The task ▸
In the entries below, return only the line containing "case_4_mul_14ns_12ns_25_1_1(din0, din1, dout);" and those after it, exactly, through the last line.

Provided data ▸
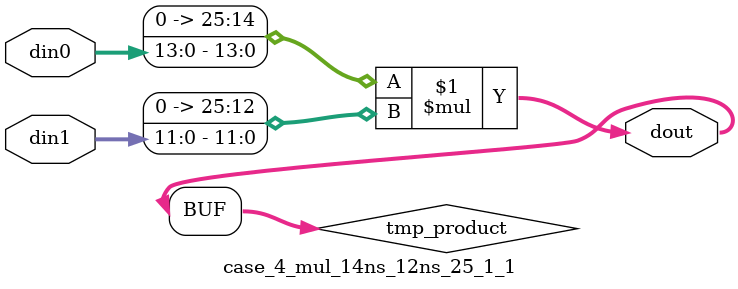
<source format=v>

`timescale 1 ns / 1 ps

 (* use_dsp = "no" *)  module case_4_mul_14ns_12ns_25_1_1(din0, din1, dout);
parameter ID = 1;
parameter NUM_STAGE = 0;
parameter din0_WIDTH = 14;
parameter din1_WIDTH = 12;
parameter dout_WIDTH = 26;

input [din0_WIDTH - 1 : 0] din0; 
input [din1_WIDTH - 1 : 0] din1; 
output [dout_WIDTH - 1 : 0] dout;

wire signed [dout_WIDTH - 1 : 0] tmp_product;
























assign tmp_product = $signed({1'b0, din0}) * $signed({1'b0, din1});











assign dout = tmp_product;





















endmodule

</source>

Answer box ▸
 (* use_dsp = "no" *)  module case_4_mul_14ns_12ns_25_1_1(din0, din1, dout);
parameter ID = 1;
parameter NUM_STAGE = 0;
parameter din0_WIDTH = 14;
parameter din1_WIDTH = 12;
parameter dout_WIDTH = 26;

input [din0_WIDTH - 1 : 0] din0; 
input [din1_WIDTH - 1 : 0] din1; 
output [dout_WIDTH - 1 : 0] dout;

wire signed [dout_WIDTH - 1 : 0] tmp_product;
























assign tmp_product = $signed({1'b0, din0}) * $signed({1'b0, din1});











assign dout = tmp_product;





















endmodule

</source>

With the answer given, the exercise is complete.